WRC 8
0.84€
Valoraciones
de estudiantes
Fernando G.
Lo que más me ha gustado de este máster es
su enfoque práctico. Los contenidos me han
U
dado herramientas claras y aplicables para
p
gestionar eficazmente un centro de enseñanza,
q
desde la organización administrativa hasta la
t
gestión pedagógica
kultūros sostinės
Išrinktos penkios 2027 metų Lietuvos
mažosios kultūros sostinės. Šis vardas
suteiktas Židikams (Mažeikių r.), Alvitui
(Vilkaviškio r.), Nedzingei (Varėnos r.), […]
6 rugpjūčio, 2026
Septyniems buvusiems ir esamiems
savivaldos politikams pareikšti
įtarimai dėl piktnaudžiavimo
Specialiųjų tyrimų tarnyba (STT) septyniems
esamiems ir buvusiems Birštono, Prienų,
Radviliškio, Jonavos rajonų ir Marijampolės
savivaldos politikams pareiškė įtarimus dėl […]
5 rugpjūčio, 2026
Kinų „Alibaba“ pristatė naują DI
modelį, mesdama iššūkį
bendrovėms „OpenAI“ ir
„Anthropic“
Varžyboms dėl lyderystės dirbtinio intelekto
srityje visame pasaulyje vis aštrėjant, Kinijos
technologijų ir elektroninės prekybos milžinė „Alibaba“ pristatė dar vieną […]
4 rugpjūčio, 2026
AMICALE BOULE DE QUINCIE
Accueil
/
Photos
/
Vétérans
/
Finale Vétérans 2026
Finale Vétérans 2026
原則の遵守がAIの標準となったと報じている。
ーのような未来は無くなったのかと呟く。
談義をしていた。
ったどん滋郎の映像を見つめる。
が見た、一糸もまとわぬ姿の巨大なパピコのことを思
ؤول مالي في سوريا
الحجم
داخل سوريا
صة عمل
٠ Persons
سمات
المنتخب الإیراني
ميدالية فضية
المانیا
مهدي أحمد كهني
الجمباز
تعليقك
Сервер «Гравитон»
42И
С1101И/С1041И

-----

- TASK REQUIREMENTS
In the answer, please give only the lines from the line containing "savivaldos politikams pareikšti" through the final line of the data, copied exactly.

- YOUR RESPONSE
savivaldos politikams pareikšti
įtarimai dėl piktnaudžiavimo
Specialiųjų tyrimų tarnyba (STT) septyniems
esamiems ir buvusiems Birštono, Prienų,
Radviliškio, Jonavos rajonų ir Marijampolės
savivaldos politikams pareiškė įtarimus dėl […]
5 rugpjūčio, 2026
Kinų „Alibaba“ pristatė naują DI
modelį, mesdama iššūkį
bendrovėms „OpenAI“ ir
„Anthropic“
Varžyboms dėl lyderystės dirbtinio intelekto
srityje visame pasaulyje vis aštrėjant, Kinijos
technologijų ir elektroninės prekybos milžinė „Alibaba“ pristatė dar vieną […]
4 rugpjūčio, 2026
AMICALE BOULE DE QUINCIE
Accueil
/
Photos
/
Vétérans
/
Finale Vétérans 2026
Finale Vétérans 2026
原則の遵守がAIの標準となったと報じている。
ーのような未来は無くなったのかと呟く。
談義をしていた。
ったどん滋郎の映像を見つめる。
が見た、一糸もまとわぬ姿の巨大なパピコのことを思
ؤول مالي في سوريا
الحجم
داخل سوريا
صة عمل
٠ Persons
سمات
المنتخب الإیراني
ميدالية فضية
المانیا
مهدي أحمد كهني
الجمباز
تعليقك
Сервер «Гравитон»
42И
С1101И/С1041И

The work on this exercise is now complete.